= Phymean Noun =

Phymean Noun is an activist for Cambodian children, winner of the 2015 World's Children's Prize for the Rights of the Child, and founder of the People Improvement Organization.

==Early life==
Noun was born in Cambodia. When she was 10, her mother developed cancer and died when Noun was 15. Her extended family either had died during Pol Pot or had fled to Thailand. Her sister also fled as well. Her mother, while alive, told Phymean how important an education was, despite education being banned during Pol Pot's regime. Noun was then left living alone and had to care for her 2-year-old niece. Noun continued her education while caring for her niece, and struggled to pay for her education. She earned $5 a month copying books at night. She went on to finish high school in 1989.

==Career and activism ==
Noun went to go find her sister in a refugee camp, and was offered a job with the UN. She eventually got another job an international NGO, and worked with the UN and said NGO for over 12 years. This changed when she was eating lunch one day and threw out her chicken bones, and some children ran to get them. She started a conversation with them, and they told her that they were poor and could not afford school. According to Noun, "I dreamed every night about if I can somehow help all those children that want to go to school just like other kids who have their parent’s support." In 2002, she quit her job to do just that, and founded the People Improvement Organization (PIO). She sold her house and spent $30,000 of her own funds to found her first school at Phnom Penh's biggest trash dump, which is a source of child labor. At the garbage dump, the children risk their lives every day to pick garbage, and many are buried alive in the garbage pit or run over by garbage trucks. Noun's school lets them be able to get an education, food, healthcare, vocational training, and water. As of 2015, over a thousand children currently go to school there. She eventually wishes to expand PIO to other countries, and continue to support Cambodian children.

==Honors and awards==
In 2005, she was named a CNN Hero by CNN. She was nominated by one of her teachers to receive the award. Noun was honored as a 2015 winner of The World's Children's Prize for The Rights of the Child.

DATA EXCERPTS |
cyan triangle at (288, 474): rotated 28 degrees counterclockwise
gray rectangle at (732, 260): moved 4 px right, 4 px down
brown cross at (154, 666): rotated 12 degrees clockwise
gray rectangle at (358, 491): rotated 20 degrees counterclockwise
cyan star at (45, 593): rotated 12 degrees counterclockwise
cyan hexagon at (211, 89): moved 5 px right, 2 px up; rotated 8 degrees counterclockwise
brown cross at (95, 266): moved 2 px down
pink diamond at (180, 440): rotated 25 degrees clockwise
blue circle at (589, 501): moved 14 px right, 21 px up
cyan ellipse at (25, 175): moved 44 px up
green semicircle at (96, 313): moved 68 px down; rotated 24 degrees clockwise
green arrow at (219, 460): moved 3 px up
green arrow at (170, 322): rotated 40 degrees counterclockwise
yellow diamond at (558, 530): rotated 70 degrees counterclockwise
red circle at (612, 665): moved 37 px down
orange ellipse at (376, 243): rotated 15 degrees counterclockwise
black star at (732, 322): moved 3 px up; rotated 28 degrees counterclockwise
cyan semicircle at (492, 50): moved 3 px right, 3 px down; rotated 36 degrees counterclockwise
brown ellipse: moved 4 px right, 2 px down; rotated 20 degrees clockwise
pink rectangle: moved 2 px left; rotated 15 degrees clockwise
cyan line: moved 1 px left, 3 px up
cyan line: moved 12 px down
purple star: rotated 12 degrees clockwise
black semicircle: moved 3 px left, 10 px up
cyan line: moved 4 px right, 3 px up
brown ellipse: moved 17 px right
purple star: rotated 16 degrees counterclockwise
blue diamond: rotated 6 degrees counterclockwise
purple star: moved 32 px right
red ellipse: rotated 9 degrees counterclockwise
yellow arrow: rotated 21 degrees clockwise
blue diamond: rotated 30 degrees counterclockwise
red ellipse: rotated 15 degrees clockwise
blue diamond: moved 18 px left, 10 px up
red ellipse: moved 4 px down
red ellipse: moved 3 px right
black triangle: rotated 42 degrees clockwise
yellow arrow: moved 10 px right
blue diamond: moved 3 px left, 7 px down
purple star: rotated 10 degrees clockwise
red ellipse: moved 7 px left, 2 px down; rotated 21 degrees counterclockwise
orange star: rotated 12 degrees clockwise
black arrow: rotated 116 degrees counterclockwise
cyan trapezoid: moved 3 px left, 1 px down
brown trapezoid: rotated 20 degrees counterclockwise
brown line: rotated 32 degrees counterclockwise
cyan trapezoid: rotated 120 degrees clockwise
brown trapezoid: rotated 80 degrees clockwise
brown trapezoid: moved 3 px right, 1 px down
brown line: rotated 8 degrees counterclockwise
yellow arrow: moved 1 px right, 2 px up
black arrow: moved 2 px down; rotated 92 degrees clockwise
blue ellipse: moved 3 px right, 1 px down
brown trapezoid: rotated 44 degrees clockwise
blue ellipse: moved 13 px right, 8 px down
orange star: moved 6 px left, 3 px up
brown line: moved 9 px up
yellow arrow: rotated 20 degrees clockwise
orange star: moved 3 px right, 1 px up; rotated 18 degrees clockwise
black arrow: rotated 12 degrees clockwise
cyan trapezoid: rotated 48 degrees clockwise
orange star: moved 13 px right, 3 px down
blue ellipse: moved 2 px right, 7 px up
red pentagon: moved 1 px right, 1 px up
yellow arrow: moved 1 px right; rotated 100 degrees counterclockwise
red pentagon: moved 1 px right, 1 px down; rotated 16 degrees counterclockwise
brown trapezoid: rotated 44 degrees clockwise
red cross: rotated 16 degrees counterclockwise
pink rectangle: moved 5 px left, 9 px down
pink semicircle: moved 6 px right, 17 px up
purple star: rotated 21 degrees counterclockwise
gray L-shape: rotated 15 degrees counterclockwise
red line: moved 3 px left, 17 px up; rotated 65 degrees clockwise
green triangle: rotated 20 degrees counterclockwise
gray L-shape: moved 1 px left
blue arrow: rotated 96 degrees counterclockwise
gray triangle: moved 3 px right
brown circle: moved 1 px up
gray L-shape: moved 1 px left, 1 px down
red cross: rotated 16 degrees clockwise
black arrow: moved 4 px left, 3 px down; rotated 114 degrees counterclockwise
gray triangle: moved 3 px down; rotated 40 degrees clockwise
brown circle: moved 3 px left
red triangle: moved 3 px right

ASSIGNED TASK 1 |
Answer these questions from the article on Phymean Noun:
(a) In what year did Noun finish high school?
(b) How much of her own money did Noun spend to found her first school?
(c) In what year did CNN name Noun a CNN Hero?
ASSIGNED TASK 2 | Reproduce the stretch of the article on Phymean Noun from "Phymean Noun is" through "People Improvement Organization.".
The rows above are independent material and are not part of the article on Phymean Noun.

ANSWER SECTION 1 |
(a) 1989
(b) $30,000
(c) 2005

ANSWER SECTION 2 |
Phymean Noun is an activist for Cambodian children, winner of the 2015 World's Children's Prize for the Rights of the Child, and founder of the People Improvement Organization.